The NOLOCK indexing hint gets used way, way to frequently. The place that I hate seeing it the most is in financial applications, where I see it way to often.
Developers who are working on financial applications need to understand just how important not using NOLOCK is. Using NOLOCK isn’t just a go faster button, it changes the way that SQL Server lets the user read the data which they are trying to access. With the NOLOCK hint in place the user is allowed to read pages which other users already have locked for changes. This allows the` users query to get incorrect data from the query.
If the user is running a long running query that is accessing lots of rows which are in the process of being accessed, the user could get duplicate rows, or missing rows. This can obviously cause all sorts of problems with the users report as the data won’t actually be accurate.
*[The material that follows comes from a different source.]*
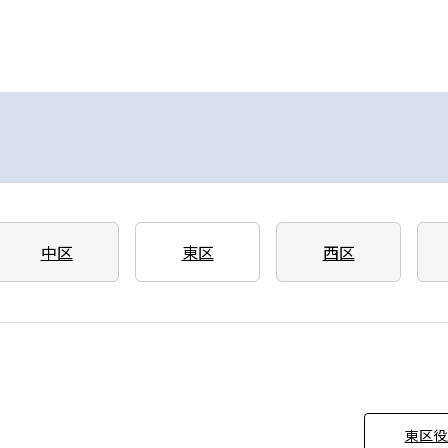
中区
東区
西区
東区役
In reports that internal staff are running this is not good, if this your external users which are getting incorrect data, such as account debits and credits being processed while the user is requesting data they could suddenly get all sorts of invalid data.
If you are working with a financial application and you are seeing NOLOCK hints in there you’ll want to work on getting rid of them, and for the ones which must remain for some reason to make sure that the business users understand exactly how the data that they are looking at is totally incorrect and shouldn’t be trusted.
If the application is using the NOLOCK hint to solve performance problems so problems need to be resolved in other ways. Typically by fixing indexing problems that exist on the tables which are causing some sort of index or table scans.